Take a career course in bioveterinary science

Q&A: Dr Síle O’Flaherty, AIT
Take a career course in bioveterinary science

Qualifications to work in the pharmaceutical, food and agricultural sectors, medical-based industries, biomedical research, animal nutrition, or veterinary public health are offered in Ireland’s first bioveterinary science degree course, at Athlone Institute of Technology (AIT).

According to AIT, the bioveterinary science graduate will also be very well qualified to work in scientific laboratories in a wide range of industries.

Graduates are well placed to go on to employment in veterinary diagnostics and pharmaceutical research, veterinary, medical and nutritional sales, hospital and forensic laboratory work.

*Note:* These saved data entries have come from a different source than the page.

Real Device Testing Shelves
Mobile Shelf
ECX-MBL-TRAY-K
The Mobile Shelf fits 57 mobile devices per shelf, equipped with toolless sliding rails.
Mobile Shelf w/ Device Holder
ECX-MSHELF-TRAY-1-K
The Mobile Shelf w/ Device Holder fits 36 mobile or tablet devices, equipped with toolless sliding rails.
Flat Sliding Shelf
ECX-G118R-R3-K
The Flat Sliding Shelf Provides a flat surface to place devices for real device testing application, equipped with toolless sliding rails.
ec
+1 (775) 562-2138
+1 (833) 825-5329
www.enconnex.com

Or graduates may apply for positions in allied animal industries such as feed and equipment manufacturers, artificial breeding associations, pharmaceutical firms, breeding and livestock organisations and government agencies.

Zoos, kennels, animal clinics, stud farms, animal sanctuaries and similar facilities also offer openings for bioveterinary graduates.

According to Dr Brian Murphy, Department of Life and Physical Science, AIT, “This new degree is at the cutting edge if you are interested in the study of the life sciences, which straddle the biological and medicinal sciences, with an emphasis on the applied veterinary area.

Application to the degree is through the Central Applications Office (CAO), where it has the code AL842, says Dr Síle O’Flaherty, also of the AIT Department of Life and Physical Science.

“While the initial closing date is this Saturday, the change of mind facility enables students to enter the programme on their CAO application until Jul 1,” said Dr O’Flaherty.

* When will the bioveterinary science degree course start, and what is the duration?

>>The new course will commence in Sept 2014. It’s a four-year honours degree programme.

* What is the attraction of a multidisciplinary degree like this?

>>What makes this new honours degree especially attractive is that the programme is multidisciplinary. The degree is at the cutting edge for students interested in studying further the life sciences, which straddle the biological and medicinal sciences, with an emphasis on the applied veterinary area. The degree opens up numerous opportunities for graduates to work in range of veterinary-related sectors, such as the pharmaceutical, food and agricultural sectors, medical-based industries, biomedical research, animal nutrition or veterinary public health.

* Can you summarise the course content?

>>The degree is divided into many specialisations covering the biological, life and animal sciences. The uniqueness of this degree is that it explores the interactions between these threes branches of science and how they influence one another. For example, we could be looking at the biochemistry in the soil, and how that is impacted by the actions of agriculture and industry, such as fertiliser or pollution, and how that in turn impacts on ecology, on the animals, their health and productivity. It’s very much a holistic approach.

* What is the likely entry requirement (CAO points, etc)?

>>The minimum entry requirements for this degree are Grade C3 in two higher-level subjects, plus a minimum of grade D3 in ordinary level Maths, and three subjects at grade D4 at ordinary level. The subjects must include a language (English or Irish). It is not necessary to have studied a science subject in the Leaving Cert.

The degree is open to FETAC applicants, who must hold the Laboratory Techniques (CASLT or 5M3807) award. They are also required to have the module Mathematics (C20139 or 5N1833) included in their award, or alternatively have Leaving Certificate Mathematics. They must also possess distinctions in three modules.

Applications are also welcome from mature students, that is those who are 23 years or over on Jan 1, 2014; they are not required to meet the minimum entry requirements, but the institute does look for evidence of the applicant’s ability to pursue and benefit from the course.

It is not possible at this stage to indicate what the likely points will be for 2104.

* Can the degree lead to a career as a veterinary surgeon or veterinary nurse?

>> The BSc (Hons) in Bioveterinary Science prepares graduates for a variety of scientific-based careers in the applied veterinary area. However, the degree does not confer eligibility to register with the Veterinary Council of Ireland as either a veterinary surgeon or a veterinary nurse. If a student is interested in becoming a veterinary surgeon or veterinary nurse then they should apply for a programme in these distinct areas. A number of colleges have offerings in veterinary nursing. This degree is shorter, as it is Level 7 and takes just three years. AIT offers a BSc in Veterinary Nursing, which is accredited by the Veterinary Council of Ireland (VCI) and graduates of this Level 7 programme are eligible to enter onto the Veterinary Nurse Register of Ireland. UCD offers a five-year Level 8 MVB (Hons) degree in Veterinary Medicine.